◆ **WORK ITEM**
Using the listing below, retype the line bearing "por los destrozos" and each line after it, word for word, and nothing further.
►
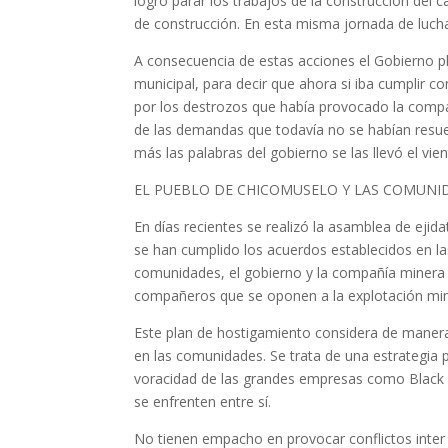
logro parar los trabajos de la construcción del
de construcción. En esta misma jornada de luch
A consecuencia de estas acciones el Gobierno pl
municipal, para decir que ahora si iba cumplir 
por los destrozos que había provocado la compañí
de las demandas que todavía no se habían resue
más las palabras del gobierno se las llevó el vie
EL PUEBLO DE CHICOMUSELO Y LAS COMUNI
En días recientes se realizó la asamblea de ejid
se han cumplido los acuerdos establecidos en la
comunidades, el gobierno y la compañía minera 
compañeros que se oponen a la explotación mi
Este plan de hostigamiento considera de manera
en las comunidades. Se trata de una estrategia 
voracidad de las grandes empresas como Black 
se enfrenten entre sí.
No tienen empacho en provocar conflictos inter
◄
◆ **OUTPUT OF THE TASK**
por los destrozos que había provocado la compañí
de las demandas que todavía no se habían resue
más las palabras del gobierno se las llevó el vie
EL PUEBLO DE CHICOMUSELO Y LAS COMUNI
En días recientes se realizó la asamblea de ejid
se han cumplido los acuerdos establecidos en la
comunidades, el gobierno y la compañía minera 
compañeros que se oponen a la explotación mi
Este plan de hostigamiento considera de manera
en las comunidades. Se trata de una estrategia 
voracidad de las grandes empresas como Black 
se enfrenten entre sí.
No tienen empacho en provocar conflictos inter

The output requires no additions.